From Texas to Singapore, Senior Walks Are the New Tradition That’s Inspiring the Next Generation of Students — and Their Teachers
This article is one in a series at The 74 that profiles the heroes, victories, success stories and random acts of kindness found at schools all across America. Read more of our recent inspiring profiles at The74Million.org/series/inspiring.
Some traditions associated with high school graduation, like the gown and mortarboard, are hundreds of years old, dating to the Middle Ages, while “Pomp and Circumstance” was first played at commencement ceremonies in the early 1900s. In recent years, however, a new tradition has been added at many schools — the senior walk.
The senior walk is part parade, part graduation procession and part walk down memory lane.
Schools and districts around the country are adopting the practice, which gives high school seniors the opportunity to visit their elementary and middle schools, often wearing their caps and gowns, to show younger students what lies ahead.
Cheered on by the younger students, the seniors often stop to hug former teachers and high-five elementary schoolers. There’s plenty of time for selfies, too.
The senior walk is meaningful for students of all ages as well as for the staff, said DeeDee Baker, a principal at Bill Hasse Elementary, a Title I, high-poverty school for pre-K through fifth grade in Alvin, Texas.
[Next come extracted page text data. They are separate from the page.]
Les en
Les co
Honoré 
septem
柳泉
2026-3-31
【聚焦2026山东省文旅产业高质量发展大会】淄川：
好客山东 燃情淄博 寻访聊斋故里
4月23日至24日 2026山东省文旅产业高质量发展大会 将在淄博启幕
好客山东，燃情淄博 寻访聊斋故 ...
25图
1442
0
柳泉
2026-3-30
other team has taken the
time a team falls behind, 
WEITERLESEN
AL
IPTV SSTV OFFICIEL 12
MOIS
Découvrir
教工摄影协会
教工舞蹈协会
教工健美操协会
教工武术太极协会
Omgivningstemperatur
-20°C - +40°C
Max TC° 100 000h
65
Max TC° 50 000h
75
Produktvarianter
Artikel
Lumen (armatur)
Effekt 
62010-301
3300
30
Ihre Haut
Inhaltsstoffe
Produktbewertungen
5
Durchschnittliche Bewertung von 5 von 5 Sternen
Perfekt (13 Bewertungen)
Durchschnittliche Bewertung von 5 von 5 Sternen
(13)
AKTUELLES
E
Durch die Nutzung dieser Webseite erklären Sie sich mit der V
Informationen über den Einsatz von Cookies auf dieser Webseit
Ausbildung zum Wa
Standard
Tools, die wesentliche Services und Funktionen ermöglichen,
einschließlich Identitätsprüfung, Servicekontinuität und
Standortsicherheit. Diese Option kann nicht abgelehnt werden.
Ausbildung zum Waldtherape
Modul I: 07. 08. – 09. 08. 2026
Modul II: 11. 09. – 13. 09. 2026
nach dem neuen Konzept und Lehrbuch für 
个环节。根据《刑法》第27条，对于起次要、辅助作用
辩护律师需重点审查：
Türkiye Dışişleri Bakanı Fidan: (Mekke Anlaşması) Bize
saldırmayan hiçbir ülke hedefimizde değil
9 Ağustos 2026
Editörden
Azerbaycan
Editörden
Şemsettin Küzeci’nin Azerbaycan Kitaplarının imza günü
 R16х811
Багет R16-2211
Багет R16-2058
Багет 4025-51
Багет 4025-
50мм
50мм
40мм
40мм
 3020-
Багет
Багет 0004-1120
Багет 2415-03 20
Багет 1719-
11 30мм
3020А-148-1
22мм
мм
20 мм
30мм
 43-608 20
Seniors from Alvin High School, which is fed by Hasse Elementary, visited the school on May 20 for the third annual senior walk.
“I think what my little kids get out of it … is really looking at a future and looking at these older kids saying, ‘That could be me,’” she said. “And it’s really important for especially my kids in a Title [I] school. A lot of them may or may not have family members that have made it through high school, and so it’s important that they have that goal of graduating from high school and really seeing that and having those kids be the role models.”
This year a graduate of Hasse was named valedictorian of the senior class, which made the moment extra special for educators who had taught her as an elementary schooler.
“It’s a reminder for us to see where these kids can go and how far they can go,” and it inspires educators to keep up their hard work, she said.
And for the graduating seniors, there are “a lot of tears,” Baker said. It’s a chance for former students to look back and remember “all the hard work that they’ve done and the people that have been there for them and with them,” she added.
Baker said the principals in Alvin got the idea after they saw photos from a senior walk in another district shared on social media. Now, schools across the U.S. and as far as Singapore are having their own celebrations.
Zachary Moore, the salutatorian of his graduating class at McAllen Memorial High School in Texas, gave his younger counterparts much to shoot for during the district’s fourth annual senior walk on May 22. He is headed to Harvard University in the fall and was definitely feeling wistful, The Monitor reported.
“It feels like it’s only been a blink of an eye, when we were just in their shoes, and to be an inspiration to them is amazing,” Moore said.